## Task requirements
An exact copy of all the data is required.

## Records provided

>>>>

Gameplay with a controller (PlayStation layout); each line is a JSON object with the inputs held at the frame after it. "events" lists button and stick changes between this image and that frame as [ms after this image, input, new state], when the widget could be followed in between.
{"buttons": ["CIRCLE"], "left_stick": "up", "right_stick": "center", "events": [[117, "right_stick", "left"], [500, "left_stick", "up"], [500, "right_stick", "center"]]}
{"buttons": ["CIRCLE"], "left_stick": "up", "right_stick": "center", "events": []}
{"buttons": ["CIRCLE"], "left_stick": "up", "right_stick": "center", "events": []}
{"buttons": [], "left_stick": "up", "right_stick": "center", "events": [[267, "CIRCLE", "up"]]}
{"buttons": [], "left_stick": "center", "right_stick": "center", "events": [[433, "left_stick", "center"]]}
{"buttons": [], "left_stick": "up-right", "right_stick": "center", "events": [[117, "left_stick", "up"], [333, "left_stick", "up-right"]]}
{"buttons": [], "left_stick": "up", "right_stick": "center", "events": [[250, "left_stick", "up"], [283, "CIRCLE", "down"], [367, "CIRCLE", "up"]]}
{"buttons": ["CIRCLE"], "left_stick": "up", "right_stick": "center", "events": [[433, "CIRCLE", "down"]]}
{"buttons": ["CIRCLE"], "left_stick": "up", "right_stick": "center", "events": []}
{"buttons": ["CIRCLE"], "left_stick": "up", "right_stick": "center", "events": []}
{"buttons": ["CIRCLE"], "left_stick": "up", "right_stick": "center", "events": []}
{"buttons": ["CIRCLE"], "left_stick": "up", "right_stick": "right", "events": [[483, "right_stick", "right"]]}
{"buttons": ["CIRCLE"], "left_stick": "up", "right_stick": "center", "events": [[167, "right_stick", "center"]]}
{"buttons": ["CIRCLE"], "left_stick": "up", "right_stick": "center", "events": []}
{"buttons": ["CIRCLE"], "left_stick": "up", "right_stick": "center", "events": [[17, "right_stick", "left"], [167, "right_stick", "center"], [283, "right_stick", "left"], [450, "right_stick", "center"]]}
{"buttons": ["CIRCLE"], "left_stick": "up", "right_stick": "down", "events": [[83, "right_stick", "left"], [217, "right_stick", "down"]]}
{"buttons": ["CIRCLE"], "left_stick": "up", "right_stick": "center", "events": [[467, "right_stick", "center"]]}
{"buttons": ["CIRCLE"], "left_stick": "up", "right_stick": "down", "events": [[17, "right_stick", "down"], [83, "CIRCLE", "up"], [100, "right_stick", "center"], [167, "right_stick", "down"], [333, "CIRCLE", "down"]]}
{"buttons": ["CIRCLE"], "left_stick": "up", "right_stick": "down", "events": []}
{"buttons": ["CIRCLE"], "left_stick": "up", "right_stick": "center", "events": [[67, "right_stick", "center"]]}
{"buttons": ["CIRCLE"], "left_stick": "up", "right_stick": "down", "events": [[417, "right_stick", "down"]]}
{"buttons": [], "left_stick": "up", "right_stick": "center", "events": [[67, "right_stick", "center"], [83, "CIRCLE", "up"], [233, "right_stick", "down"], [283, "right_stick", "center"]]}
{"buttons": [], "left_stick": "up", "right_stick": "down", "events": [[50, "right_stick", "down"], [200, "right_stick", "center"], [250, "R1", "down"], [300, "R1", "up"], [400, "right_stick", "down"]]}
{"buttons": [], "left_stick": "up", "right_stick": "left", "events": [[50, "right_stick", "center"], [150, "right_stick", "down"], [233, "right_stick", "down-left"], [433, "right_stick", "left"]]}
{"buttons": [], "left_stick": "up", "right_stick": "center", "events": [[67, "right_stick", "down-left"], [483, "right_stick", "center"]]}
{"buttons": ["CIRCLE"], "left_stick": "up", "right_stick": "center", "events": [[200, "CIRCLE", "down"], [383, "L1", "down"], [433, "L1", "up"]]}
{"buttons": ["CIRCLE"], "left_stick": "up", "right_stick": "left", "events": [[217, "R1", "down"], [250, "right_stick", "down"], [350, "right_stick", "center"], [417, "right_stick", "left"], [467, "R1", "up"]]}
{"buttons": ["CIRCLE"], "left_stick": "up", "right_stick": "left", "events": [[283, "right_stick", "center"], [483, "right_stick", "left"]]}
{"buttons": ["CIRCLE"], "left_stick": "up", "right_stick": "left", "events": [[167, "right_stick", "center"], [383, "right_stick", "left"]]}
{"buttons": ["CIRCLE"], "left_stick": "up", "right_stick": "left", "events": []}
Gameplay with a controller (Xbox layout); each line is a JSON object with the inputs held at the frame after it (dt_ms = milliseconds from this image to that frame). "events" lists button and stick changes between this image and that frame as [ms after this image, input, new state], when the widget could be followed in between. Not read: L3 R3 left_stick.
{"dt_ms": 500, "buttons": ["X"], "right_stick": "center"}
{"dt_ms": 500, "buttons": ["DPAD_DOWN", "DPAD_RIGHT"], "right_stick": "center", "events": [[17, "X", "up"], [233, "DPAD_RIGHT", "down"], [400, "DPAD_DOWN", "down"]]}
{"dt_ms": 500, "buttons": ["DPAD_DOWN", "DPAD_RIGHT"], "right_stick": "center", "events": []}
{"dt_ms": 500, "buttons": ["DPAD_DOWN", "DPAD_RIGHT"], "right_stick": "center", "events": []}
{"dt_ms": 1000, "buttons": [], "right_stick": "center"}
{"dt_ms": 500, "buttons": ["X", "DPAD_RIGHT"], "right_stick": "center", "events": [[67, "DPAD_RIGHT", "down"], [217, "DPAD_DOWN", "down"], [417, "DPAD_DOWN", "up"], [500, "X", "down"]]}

<<<<

## Exercise solution
Gameplay with a controller (PlayStation layout); each line is a JSON object with the inputs held at the frame after it. "events" lists button and stick changes between this image and that frame as [ms after this image, input, new state], when the widget could be followed in between.
{"buttons": ["CIRCLE"], "left_stick": "up", "right_stick": "center", "events": [[117, "right_stick", "left"], [500, "left_stick", "up"], [500, "right_stick", "center"]]}
{"buttons": ["CIRCLE"], "left_stick": "up", "right_stick": "center", "events": []}
{"buttons": ["CIRCLE"], "left_stick": "up", "right_stick": "center", "events": []}
{"buttons": [], "left_stick": "up", "right_stick": "center", "events": [[267, "CIRCLE", "up"]]}
{"buttons": [], "left_stick": "center", "right_stick": "center", "events": [[433, "left_stick", "center"]]}
{"buttons": [], "left_stick": "up-right", "right_stick": "center", "events": [[117, "left_stick", "up"], [333, "left_stick", "up-right"]]}
{"buttons": [], "left_stick": "up", "right_stick": "center", "events": [[250, "left_stick", "up"], [283, "CIRCLE", "down"], [367, "CIRCLE", "up"]]}
{"buttons": ["CIRCLE"], "left_stick": "up", "right_stick": "center", "events": [[433, "CIRCLE", "down"]]}
{"buttons": ["CIRCLE"], "left_stick": "up", "right_stick": "center", "events": []}
{"buttons": ["CIRCLE"], "left_stick": "up", "right_stick": "center", "events": []}
{"buttons": ["CIRCLE"], "left_stick": "up", "right_stick": "center", "events": []}
{"buttons": ["CIRCLE"], "left_stick": "up", "right_stick": "right", "events": [[483, "right_stick", "right"]]}
{"buttons": ["CIRCLE"], "left_stick": "up", "right_stick": "center", "events": [[167, "right_stick", "center"]]}
{"buttons": ["CIRCLE"], "left_stick": "up", "right_stick": "center", "events": []}
{"buttons": ["CIRCLE"], "left_stick": "up", "right_stick": "center", "events": [[17, "right_stick", "left"], [167, "right_stick", "center"], [283, "right_stick", "left"], [450, "right_stick", "center"]]}
{"buttons": ["CIRCLE"], "left_stick": "up", "right_stick": "down", "events": [[83, "right_stick", "left"], [217, "right_stick", "down"]]}
{"buttons": ["CIRCLE"], "left_stick": "up", "right_stick": "center", "events": [[467, "right_stick", "center"]]}
{"buttons": ["CIRCLE"], "left_stick": "up", "right_stick": "down", "events": [[17, "right_stick", "down"], [83, "CIRCLE", "up"], [100, "right_stick", "center"], [167, "right_stick", "down"], [333, "CIRCLE", "down"]]}
{"buttons": ["CIRCLE"], "left_stick": "up", "right_stick": "down", "events": []}
{"buttons": ["CIRCLE"], "left_stick": "up", "right_stick": "center", "events": [[67, "right_stick", "center"]]}
{"buttons": ["CIRCLE"], "left_stick": "up", "right_stick": "down", "events": [[417, "right_stick", "down"]]}
{"buttons": [], "left_stick": "up", "right_stick": "center", "events": [[67, "right_stick", "center"], [83, "CIRCLE", "up"], [233, "right_stick", "down"], [283, "right_stick", "center"]]}
{"buttons": [], "left_stick": "up", "right_stick": "down", "events": [[50, "right_stick", "down"], [200, "right_stick", "center"], [250, "R1", "down"], [300, "R1", "up"], [400, "right_stick", "down"]]}
{"buttons": [], "left_stick": "up", "right_stick": "left", "events": [[50, "right_stick", "center"], [150, "right_stick", "down"], [233, "right_stick", "down-left"], [433, "right_stick", "left"]]}
{"buttons": [], "left_stick": "up", "right_stick": "center", "events": [[67, "right_stick", "down-left"], [483, "right_stick", "center"]]}
{"buttons": ["CIRCLE"], "left_stick": "up", "right_stick": "center", "events": [[200, "CIRCLE", "down"], [383, "L1", "down"], [433, "L1", "up"]]}
{"buttons": ["CIRCLE"], "left_stick": "up", "right_stick": "left", "events": [[217, "R1", "down"], [250, "right_stick", "down"], [350, "right_stick", "center"], [417, "right_stick", "left"], [467, "R1", "up"]]}
{"buttons": ["CIRCLE"], "left_stick": "up", "right_stick": "left", "events": [[283, "right_stick", "center"], [483, "right_stick", "left"]]}
{"buttons": ["CIRCLE"], "left_stick": "up", "right_stick": "left", "events": [[167, "right_stick", "center"], [383, "right_stick", "left"]]}
{"buttons": ["CIRCLE"], "left_stick": "up", "right_stick": "left", "events": []}
Gameplay with a controller (Xbox layout); each line is a JSON object with the inputs held at the frame after it (dt_ms = milliseconds from this image to that frame). "events" lists button and stick changes between this image and that frame as [ms after this image, input, new state], when the widget could be followed in between. Not read: L3 R3 left_stick.
{"dt_ms": 500, "buttons": ["X"], "right_stick": "center"}
{"dt_ms": 500, "buttons": ["DPAD_DOWN", "DPAD_RIGHT"], "right_stick": "center", "events": [[17, "X", "up"], [233, "DPAD_RIGHT", "down"], [400, "DPAD_DOWN", "down"]]}
{"dt_ms": 500, "buttons": ["DPAD_DOWN", "DPAD_RIGHT"], "right_stick": "center", "events": []}
{"dt_ms": 500, "buttons": ["DPAD_DOWN", "DPAD_RIGHT"], "right_stick": "center", "events": []}
{"dt_ms": 1000, "buttons": [], "right_stick": "center"}
{"dt_ms": 500, "buttons": ["X", "DPAD_RIGHT"], "right_stick": "center", "events": [[67, "DPAD_RIGHT", "down"], [217, "DPAD_DOWN", "down"], [417, "DPAD_DOWN", "up"], [500, "X", "down"]]}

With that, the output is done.